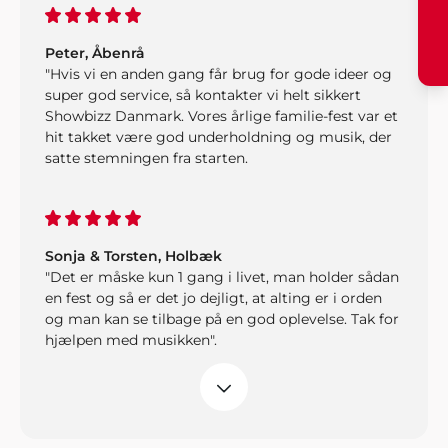
Peter, Åbenrå
"Hvis vi en anden gang får brug for gode ideer og
super god service, så kontakter vi helt sikkert
Showbizz Danmark. Vores årlige familie-fest var et
hit takket være god underholdning og musik, der
satte stemningen fra starten.
Sonja & Torsten, Holbæk
"Det er måske kun 1 gang i livet, man holder sådan
en fest og så er det jo dejligt, at alting er i orden
og man kan se tilbage på en god oplevelse. Tak for
hjælpen med musikken".
Per S. Hemmingsen
"Jeg stod for den årlige familiefest i år og dvs. jeg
┄┄┄┄┄┄
Work required:
Word for word, retype the lines from the one containing "man holder sådan" through the final line of the data, including both ends and nothing more.

Written answer:
"Det er måske kun 1 gang i livet, man holder sådan
en fest og så er det jo dejligt, at alting er i orden
og man kan se tilbage på en god oplevelse. Tak for
hjælpen med musikken".
Per S. Hemmingsen
"Jeg stod for den årlige familiefest i år og dvs. jeg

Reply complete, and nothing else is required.